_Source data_
◆ ◆ ◆ ◆
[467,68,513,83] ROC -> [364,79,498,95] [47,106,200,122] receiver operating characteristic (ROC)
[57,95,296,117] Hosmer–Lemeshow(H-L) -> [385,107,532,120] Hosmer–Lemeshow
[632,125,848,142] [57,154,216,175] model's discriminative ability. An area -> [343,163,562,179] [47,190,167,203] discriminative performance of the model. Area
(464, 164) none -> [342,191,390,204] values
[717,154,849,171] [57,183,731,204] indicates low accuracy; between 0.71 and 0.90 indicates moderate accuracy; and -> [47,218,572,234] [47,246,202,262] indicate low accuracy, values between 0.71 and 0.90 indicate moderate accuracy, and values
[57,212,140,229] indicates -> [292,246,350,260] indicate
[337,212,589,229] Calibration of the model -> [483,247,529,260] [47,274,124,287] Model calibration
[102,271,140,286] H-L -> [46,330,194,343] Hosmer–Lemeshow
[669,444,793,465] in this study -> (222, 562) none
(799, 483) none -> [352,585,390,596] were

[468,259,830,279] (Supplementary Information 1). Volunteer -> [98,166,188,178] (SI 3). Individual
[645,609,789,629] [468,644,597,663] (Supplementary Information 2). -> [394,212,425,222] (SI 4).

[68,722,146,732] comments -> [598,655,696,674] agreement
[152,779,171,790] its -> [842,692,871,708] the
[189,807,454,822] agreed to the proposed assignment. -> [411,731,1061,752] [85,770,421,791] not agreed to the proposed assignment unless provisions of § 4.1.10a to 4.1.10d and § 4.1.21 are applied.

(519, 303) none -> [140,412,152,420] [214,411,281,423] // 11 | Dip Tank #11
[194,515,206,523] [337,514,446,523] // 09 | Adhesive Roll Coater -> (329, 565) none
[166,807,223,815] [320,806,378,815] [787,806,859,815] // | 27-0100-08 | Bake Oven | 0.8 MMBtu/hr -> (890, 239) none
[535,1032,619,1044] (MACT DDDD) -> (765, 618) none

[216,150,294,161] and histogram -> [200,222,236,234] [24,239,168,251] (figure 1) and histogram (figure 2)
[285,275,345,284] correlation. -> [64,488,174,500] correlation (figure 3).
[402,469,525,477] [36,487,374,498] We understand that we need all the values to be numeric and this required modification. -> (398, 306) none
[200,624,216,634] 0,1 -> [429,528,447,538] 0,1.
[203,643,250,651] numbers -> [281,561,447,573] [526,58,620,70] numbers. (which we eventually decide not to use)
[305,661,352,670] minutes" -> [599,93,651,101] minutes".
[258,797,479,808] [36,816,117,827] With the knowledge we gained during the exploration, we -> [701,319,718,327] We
◆ ◆ ◆ ◆
Provide only the count of lines above in which the word "Lemeshow" occurs.

_Solution below_
2